From that answer flows all else. Because when I’m confronted with a blank canvas, there are no questions or choices, because I have already made the only choice that counts. Paint! I lift my arm that has a brush in its hand. The brush is loaded with paint and I touch the brush to the canvas. It’s all down hill from there.

My Web Site

Monday, May 08, 2006

 

Influences

Years ago as an apprentice engineering draftsman, I noticed some things that were very interesting. In engineering drafting, you are producing a graphic product. Using many of the same tools and techniques as an artist. But for a completely different purpose. Also you are working in a “team” environment where you collaborate and cooperate with others to create this product, an engineering drawing.

In art history there are many examples of similar situations. The old master’s workshops staffed with apprentices. When they were building the medieval cathedrals in Europe they took hundreds of years to build. In the time it took to complete construction architecture changed. Materials changed. And the architects and their designs changed. At the start of the construction one spire would have the style of the day then later with a new architect and new styles in place the second spire would have a different style. One architect wouldn’t do that. We have today cathedrals with multiple styles because different designers worked over time on the same building.

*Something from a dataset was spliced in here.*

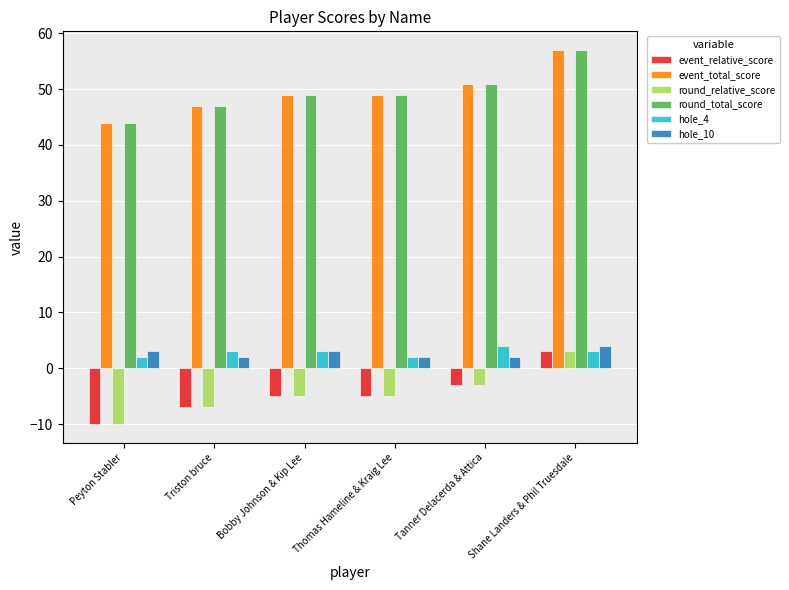

What is the label of the 6th bar from the left?

Shane Landers & Phil Truesdale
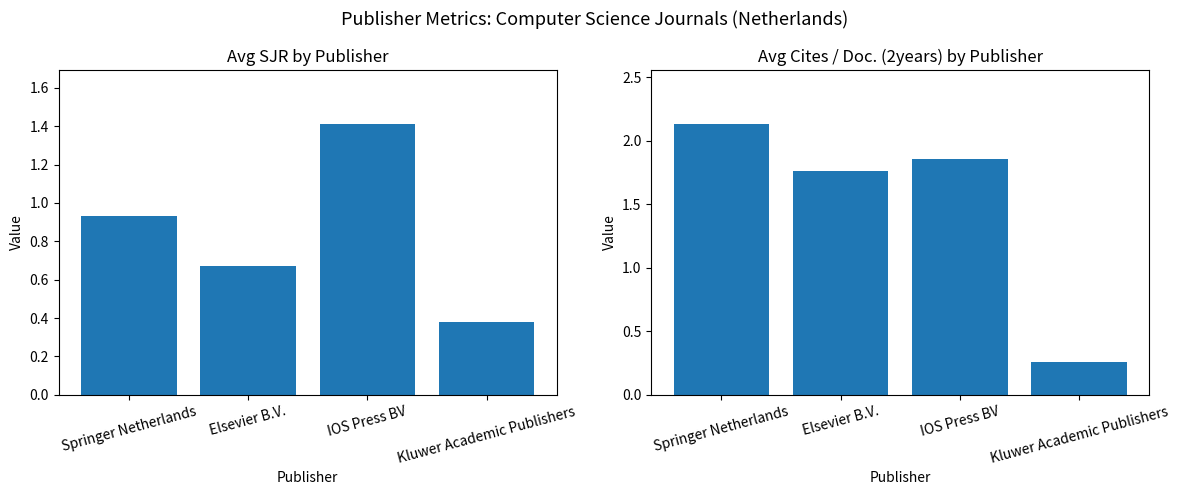

What is the smallest value displayed?

0.3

Just out of art school I saw some of this and wondered, “how would this apply to art the way it’s practiced today?” For much of the twentieth century, art has been a study of the unconscious and the collective unconscious. In this study, planning ahead and being deliberate was not helpful in plumbing the depths of the soul and unconscious. The focus was on getting into a mental and emotional state and letting lose with the paint. Jackson Pollack would be the classic example of this.

In engineering, very little is done for the first time. That is, the whole point of engineering is to avoid reinventing the wheel. So everything is written down. I started using this same idea applied to art. I would write down the colors, lights and darks and composition ideas. Gradually a notation evolved. One advantage of this was I was able to come home from work, look at the “chart” for that painting and I could pick up right where I left off. Another plus, I could concentrate all of my thoughts on the physical and emotional execution of the painting, because the form and color of the painting were already defined. Over time this “notation” developed which is essentially a way of specifying a step-by-step execution of a painting.

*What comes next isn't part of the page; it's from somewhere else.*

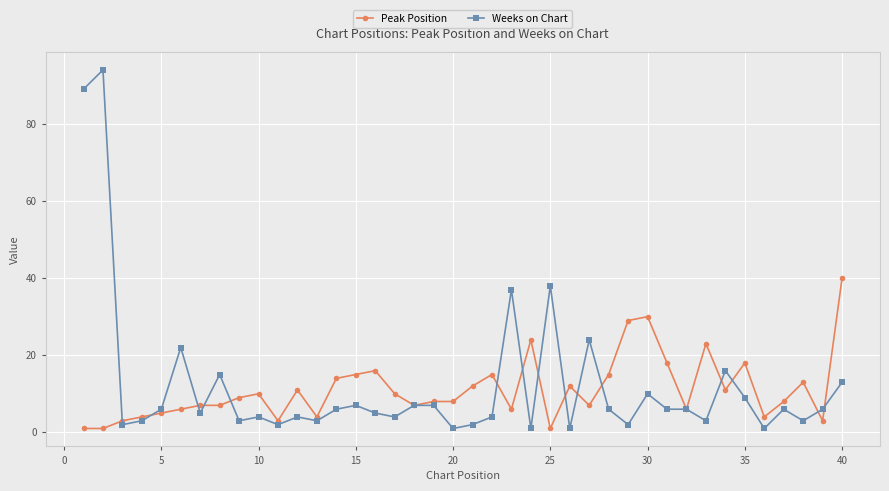

True or false: Peak Position has more than 2 points higher than both neighbors.

True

As an art student I saw myself painting over a canvas over and over. I used a technique from psychology. I split myself into two parts and I designated the other part a disinterested observer. I told him “go over in the corner for a couple of days and just watch me and then come back and tell me what you saw.” After I’d been painting for a while he came over and told me I was painting on this canvas pretty much everyday. I would come in and paint on it for a while. Then the next day I’d come in and paint on it some more. I would paint over what I had done the day before and tomorrow I’d paint over what I did today. I would keep this up for a while until I thought I was done. This is how an artist gets the intricate and expressive quality to his painting, multiple layers of paint with variations to transparency, hue, value and texture. But I was doing it without a plan. Just randomly from day to day as the mood struck me. This was the “plumbing the depths of the soul” part. It seemed to me Engineering showed a way out of this dilemma. Using the engineering ideas of plan and notation.